Canada’s Housing Market – Are Prices in Bubble Territory?
Interesting new research –
Speculative Fever: Investor Contagion in the
Housing Bubble by Patrick Bayer, Kyle Mangum, & James W. Roberts; NBER
Working Paper No. 22065; Issued in March 2016
Abstract
Historical
anecdotes of new investors being drawn into a booming asset market, only to
suffer when the market turns, abound. While the role of investor contagion in
asset bubbles has been explored extensively in the theoretical literature,
causal empirical evidence on the topic is virtually non-existent.
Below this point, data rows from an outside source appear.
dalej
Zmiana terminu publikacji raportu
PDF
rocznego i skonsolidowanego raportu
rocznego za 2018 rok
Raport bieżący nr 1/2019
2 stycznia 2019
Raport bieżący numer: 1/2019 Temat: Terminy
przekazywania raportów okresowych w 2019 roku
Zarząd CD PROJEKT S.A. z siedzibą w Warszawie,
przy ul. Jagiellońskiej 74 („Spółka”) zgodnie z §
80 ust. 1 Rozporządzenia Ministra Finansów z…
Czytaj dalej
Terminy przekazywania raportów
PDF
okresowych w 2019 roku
This paper
studies the recent boom and bust in the U.S. housing market, establishing that
many novice investors entered the market as a direct result of observing
investing activity of multiple forms in their own neighborhoods and that these
“infected” investors performed poorly relative to other investors along several
dimensions.
The Economist offers the latest global update:
“GLOBALISATION has
created a handful of metropolises that attract people, capital and ideas from
all over the world, almost irrespective of how their national economy is doing.
House prices in such places, unsurprisingly, outpace the national average. In
our latest round-up of global housing, we find that prices have risen in 20 of
the 26 countries we track over the past year, at an (unweighted) average pace
of 5.1% after adjusting for inflation. Prices in pre-eminent cities in these
countries, however, have risen by 8.3% on average.”